Bir politika muhabirinin popüler bir oyuncu ile yaptığı röportajın hikâyesi.
Hemen tamamı tek bir oda içinde geçen ve bu nedenle başarısı oyunculuklara, diyaloglara ve yönetmenin becerisine çok bağlı olan ve bu bağlamda bakıldığında da aksamayan bir film. Sinemada pek çok örneği olan bir durum bu; bir oda içinde iki kişi. Birkaç başarılı örnek vermek gerekirse, Joseph Mankiewicz’in Anthony Shaffer’ın oyunundan uyarlanan filmi “Sleuth”, Richard Linklater’ın üç kişi arasında geçen filmi “Tape” gösterilebilir. Bu örnekler dışında da tümü olmasa bile sıradan seyirci için yorucu olabilecek iki kişinin karşılıklı diyaloglarına dayalı uzun bölümleri olan filmler de var. Steve McQueen’in 2008 yapımı filmi “Hunger” uzunca bir bölümünde bir hapishane ortamında karşılıklı bir masada oturarak konuşan bir mahkum ile bir rahibi karşımıza getiren çok başarılı bir filmdi. Tüm bu örnekleri hatırladığımızda -bu tür filmlerin ayakta kalabilmesinin yukarıda saydığımız temel ön şartlarını hatırlayarak- diyalogların bariz bir şekilde öne çıktığını görüyoruz ve diyaloglar doğal olarak kahramanlarının zekâlarını yarıştırdığı ifadelerle dolu oluyor.

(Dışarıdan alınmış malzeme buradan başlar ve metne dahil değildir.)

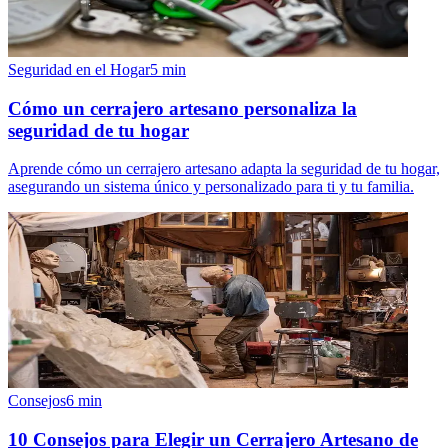
Seguridad en el Hogar
5
min
Cómo un cerrajero artesano personaliza la
seguridad de tu hogar
Aprende cómo un cerrajero artesano adapta la seguridad de tu hogar,
asegurando un sistema único y personalizado para ti y tu familia.
Consejos
6
min
10 Consejos para Elegir un Cerrajero Artesano de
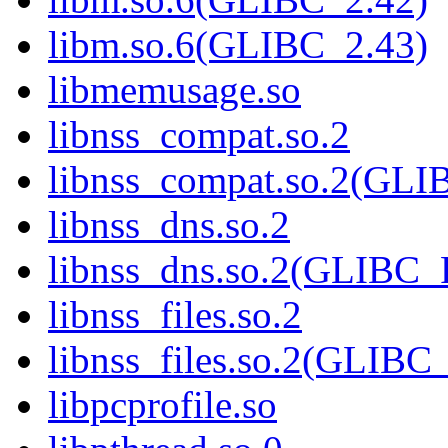
libm.so.6(GLIBC_2.43)
libmemusage.so
libnss_compat.so.2
libnss_compat.so.2(GL
libnss_dns.so.2
libnss_dns.so.2(GLIBC
libnss_files.so.2
libnss_files.so.2(GLIB
libpcprofile.so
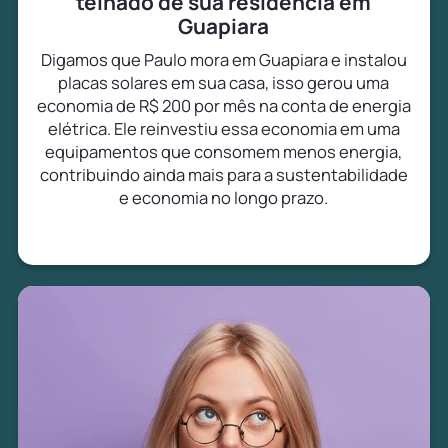
telhado de sua residência em
Guapiara
Digamos que Paulo mora em Guapiara e instalou
placas solares em sua casa, isso gerou uma
economia de R$ 200 por mês na conta de energia
elétrica. Ele reinvestiu essa economia em uma
equipamentos que consomem menos energia,
contribuindo ainda mais para a sustentabilidade
e economia no longo prazo.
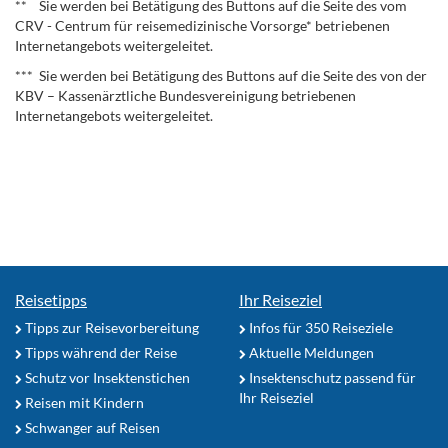
** Sie werden bei Betätigung des Buttons auf die Seite des vom
CRV - Centrum für reisemedizinische Vorsorge* betriebenen
Internetangebots weitergeleitet.
*** Sie werden bei Betätigung des Buttons auf die Seite des von der
KBV – Kassenärztliche Bundesvereinigung betriebenen
Internetangebots weitergeleitet.
Reisetipps
Ihr Reiseziel
Tipps zur Reisevorbereitung
Infos für 350 Reiseziele
Tipps während der Reise
Aktuelle Meldungen
Schutz vor Insektenstichen
Insektenschutz passend für
Ihr Reiseziel
Reisen mit Kindern
Schwanger auf Reisen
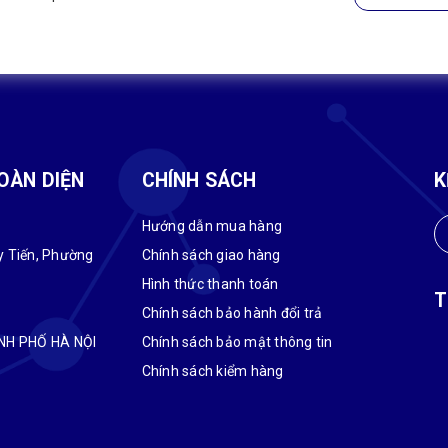
OÀN DIỆN
CHÍNH SÁCH
K
Hướng dẫn mua hàng
uy Tiến, Phường
Chính sách giao hàng
Hình thức thanh toán
T
Chính sách bảo hành đổi trả
NH PHỐ HÀ NỘI
Chính sách bảo mật thông tin
Chính sách kiểm hàng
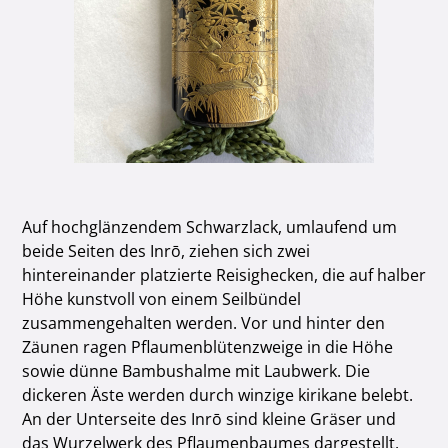
Auf hochglänzendem Schwarzlack, umlaufend um
beide Seiten des Inrō, ziehen sich zwei
hintereinander platzierte Reisighecken, die auf halber
Höhe kunstvoll von einem Seilbündel
zusammengehalten werden. Vor und hinter den
Zäunen ragen Pflaumenblütenzweige in die Höhe
sowie dünne Bambushalme mit Laubwerk. Die
dickeren Äste werden durch winzige kirikane belebt.
An der Unterseite des Inrō sind kleine Gräser und
das Wurzelwerk des Pflaumenbaumes dargestellt.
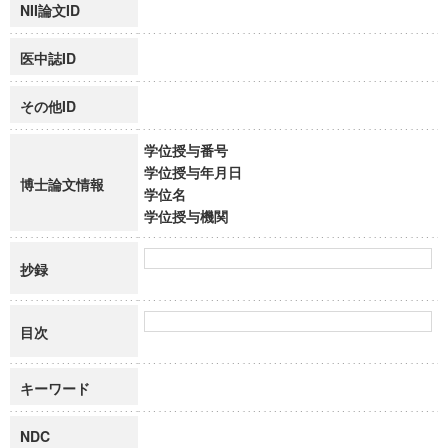
NII論文ID
医中誌ID
その他ID
学位授与番号
学位授与年月日
博士論文情報
学位名
学位授与機関
抄録
目次
キーワード
NDC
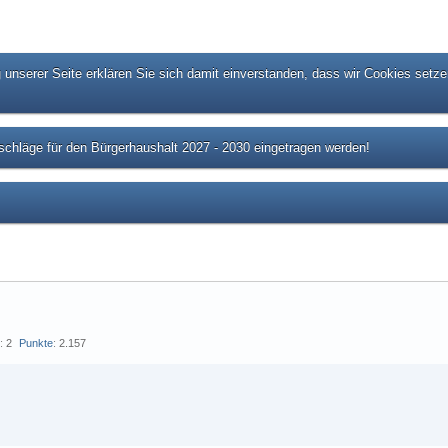
unserer Seite erklären Sie sich damit einverstanden, dass wir Cookies setze
chläge für den Bürgerhaushalt 2027 - 2030 eingetragen werden!
s
2
Punkte
2.157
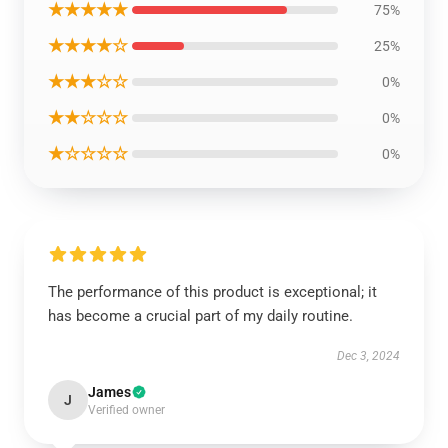
★★★★★
75%
★★★★☆
25%
★★★☆☆
0%
★★☆☆☆
0%
★☆☆☆☆
0%
The performance of this product is exceptional; it
has become a crucial part of my daily routine.
Dec 3, 2024
James
J
Verified owner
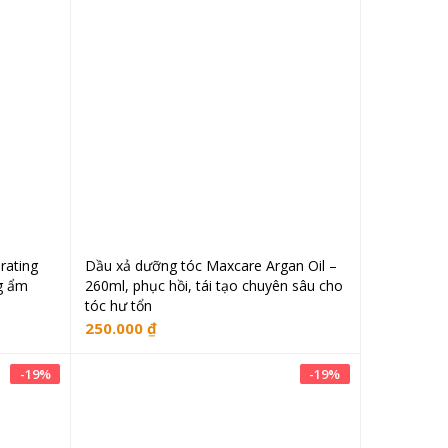
rating
Dầu xả dưỡng tóc Maxcare Argan Oil –
ng
Thêm vào giỏ hàng
ng ẩm
260ml, phục hồi, tái tạo chuyên sâu cho
tóc hư tổn
250.000
₫
-
19
%
-
19
%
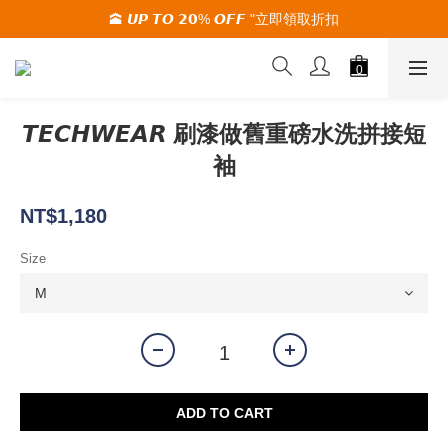
🕋 𝙐𝙋 𝙏𝙊 𝟮𝟬% 𝙊𝙁𝙁 "立即領取折扣
🚚夏季活動期間 滿2000限時免運🚚
🚚夏季活動期間 滿2000限時免運🚚
𝙏𝙀𝘾𝙃𝙒𝙀𝘼𝙍 刷漆做舊重磅水洗拼接短
袖
NT$1,180
Size
ADD TO CART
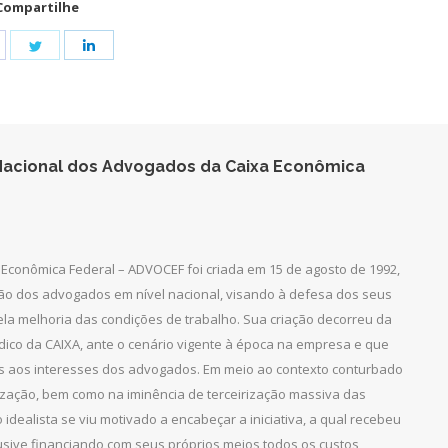
Compartilhe
hare
Share
Share
n
on
on
acebook
Twitter
LinkedIn
acional dos Advogados da Caixa Econômica
Econômica Federal – ADVOCEF foi criada em 15 de agosto de 1992,
ção dos advogados em nível nacional, visando à defesa dos seus
pela melhoria das condições de trabalho. Sua criação decorreu da
dico da CAIXA, ante o cenário vigente à época na empresa e que
as aos interesses dos advogados. Em meio ao contexto conturbado
ização, bem como na iminência de terceirização massiva das
 idealista se viu motivado a encabeçar a iniciativa, a qual recebeu
clusive financiando com seus próprios meios todos os custos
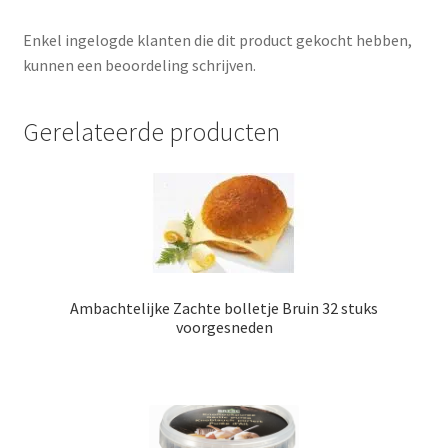
Enkel ingelogde klanten die dit product gekocht hebben,
kunnen een beoordeling schrijven.
Gerelateerde producten
Ambachtelijke Zachte bolletje Bruin 32 stuks
voorgesneden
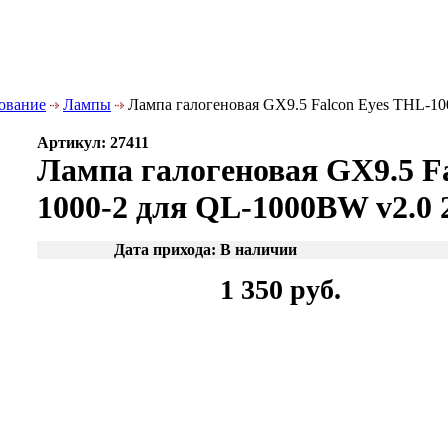
дование
Лампы
Лампа галогеновая GX9.5 Falcon Eyes THL-10
Артикул: 27411
Лампа галогеновая GX9.5 F
1000-2 для QL-1000BW v2.0 
Дата прихода: В наличии
1 350 руб.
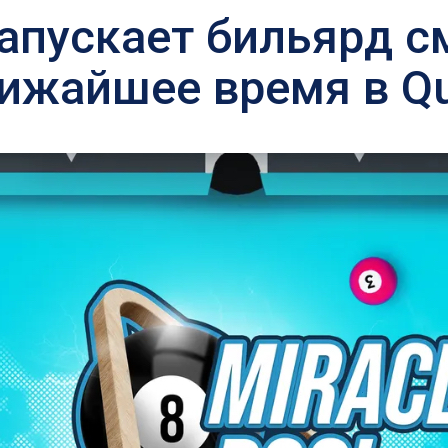
 запускает бильярд 
лижайшее время в Q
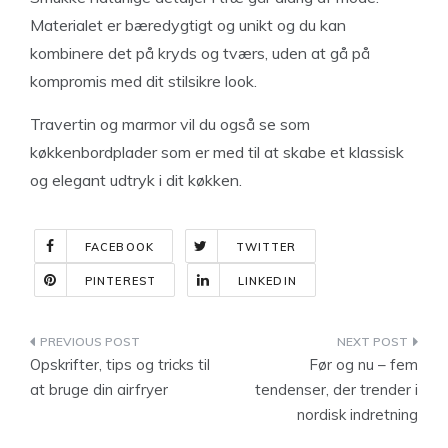
Materialet er bæredygtigt og unikt og du kan
kombinere det på kryds og tværs, uden at gå på
kompromis med dit stilsikre look.
Travertin og marmor vil du også se som
køkkenbordplader som er med til at skabe et klassisk
og elegant udtryk i dit køkken.
FACEBOOK
TWITTER
PINTEREST
LINKEDIN
Indlægsnavigation
Opskrifter, tips og tricks til
Før og nu – fem
at bruge din airfryer
tendenser, der trender i
nordisk indretning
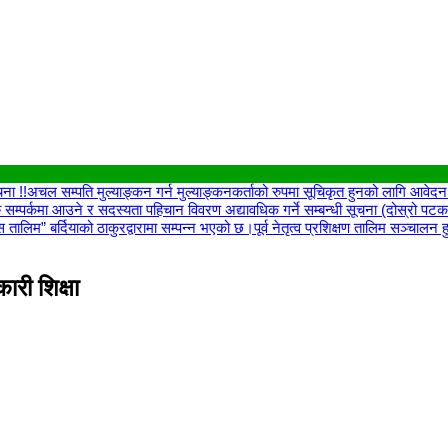
ना !!
अचल सम्पति मुल्याङ्कन गर्न मुल्याङ्कनकर्ताको रुपमा सूचिकृत हुनको लागि आवेदन पे
ु सम्पर्कमा आउने र सदस्यता पहिचान विवरण अद्यावधिक गर्ने सम्बन्धी सूचना (दोस्रो पट
िकास तालिम” बर्दियाको ठाकुरद्वारामा सम्पन्न भएको छ।
पूर्व नेतृत्व प्रशिक्षण तालिम सञ्चालन ह
री शिक्षा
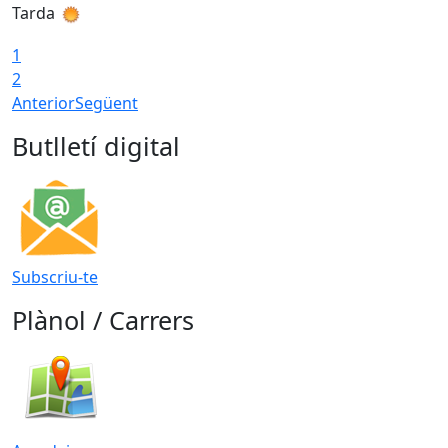
Tarda
T
1
2
Anterior
Següent
Butlletí digital
Subscriu-te
Plànol / Carrers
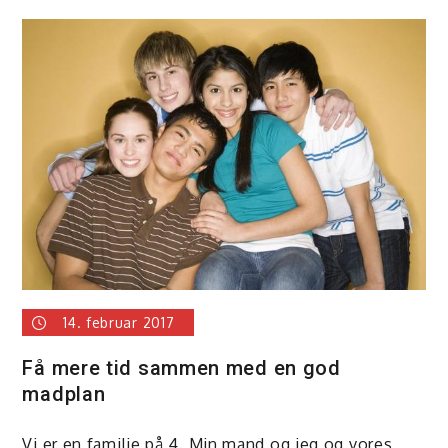
Anderlede
ideer
til
gave
14. februar 2017
Få mere tid sammen med en god
madplan
Vi er en familie på 4. Min mand og jeg og vores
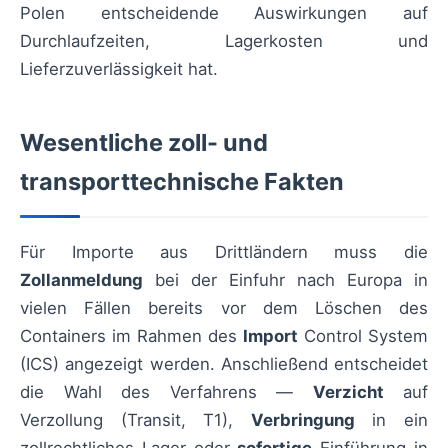
Polen entscheidende Auswirkungen auf
Durchlaufzeiten, Lagerkosten und
Lieferzuverlässigkeit hat.
Wesentliche zoll- und
transporttechnische Fakten
Für Importe aus Drittländern muss die
Zollanmeldung
bei der Einfuhr nach Europa in
vielen Fällen bereits vor dem Löschen des
Containers im Rahmen des
Import
Control System
(ICS) angezeigt werden. Anschließend entscheidet
die Wahl des Verfahrens —
Verzicht
auf
Verzollung (Transit, T1),
Verbringung
in ein
zollrechtliches Lager oder
sofortige
Einführung in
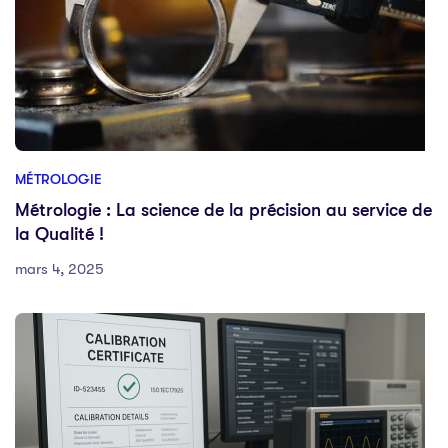
MÉTROLOGIE
Métrologie : La science de la précision au service de
la Qualité !
mars 4, 2025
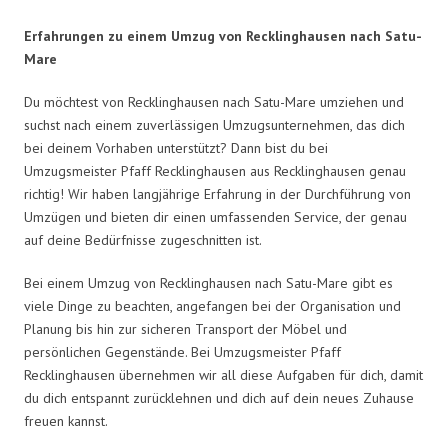
Erfahrungen zu einem Umzug von Recklinghausen nach Satu-
Mare
Du möchtest von Recklinghausen nach Satu-Mare umziehen und
suchst nach einem zuverlässigen Umzugsunternehmen, das dich
bei deinem Vorhaben unterstützt? Dann bist du bei
Umzugsmeister Pfaff Recklinghausen aus Recklinghausen genau
richtig! Wir haben langjährige Erfahrung in der Durchführung von
Umzügen und bieten dir einen umfassenden Service, der genau
auf deine Bedürfnisse zugeschnitten ist.
Bei einem Umzug von Recklinghausen nach Satu-Mare gibt es
viele Dinge zu beachten, angefangen bei der Organisation und
Planung bis hin zur sicheren Transport der Möbel und
persönlichen Gegenstände. Bei Umzugsmeister Pfaff
Recklinghausen übernehmen wir all diese Aufgaben für dich, damit
du dich entspannt zurücklehnen und dich auf dein neues Zuhause
freuen kannst.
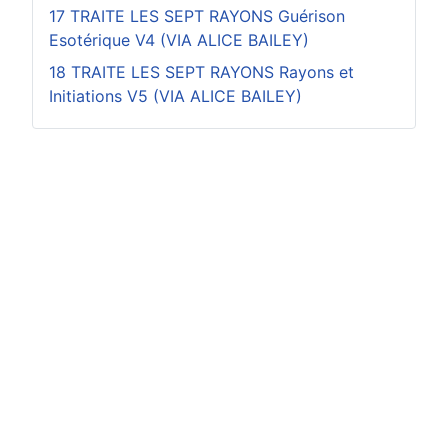
17 TRAITE LES SEPT RAYONS Guérison
Esotérique V4 (VIA ALICE BAILEY)
18 TRAITE LES SEPT RAYONS Rayons et
Initiations V5 (VIA ALICE BAILEY)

Üstteki girişten yola çıkarak bu filme baktığımızda filmin belki çarpıcı bir şekilde olmasa da başarılı olduğunu söylemek mümkün. İstemeden ve küçümseyerek gelinen bir röportajın hikâyesi olan bu film türünün diğer örnekleri gibi çekişme, didişme, zekâ yarışı, itiraf, ironi, baskı ve sürpriz son içeriyor. Karşılıklı sırların ortaya döküldüğü, yaraların deşildiği, rollerin sık sık değiştiği, önyargıların gizlendiği/ortaya döküldüğü ve genelde olduğu gibi üstün görünenin küstahlığına yenildiği bir son.
İki oyuncunun da başarılı performans verdiği filmde gerçek hayatta da ağırlıklı olarak popüler TV dizilerinde oynayan bir oyuncu olan Katja Schuurman ve Peter Bokman özellikle bazı bölümlerde zor rollerinin altından başarı ile kalkıyorlar. Bokman’ın “soğuk itiraf” sahnesi veya Schuurman’ın yalanlarla dolu sahneleri gibi.
Diyalogların bazen komik anlar da yarattığı, süresi dozunda tutulmuş bir film bu. Bir başyapıt değil kesinlikle ve bir süre sonra filmin nereye gideceğini tahmin etmeye başlıyorsunuz ama yine de seyre değer. Heyecanı “rüya içinde rüya içinde rüya” felsefeleri ile süslenmiş baştan çıkarıcı aksiyon filmlerinde değil de hayatın gerçek savaşlarının geçtiği “ilişkilerin” filmlerinde arayanlar için. Kapanış jeneriğinde filme de gayet uygun bir şarkı ile Dusty Springfield’ı da karşımıza getiriyor.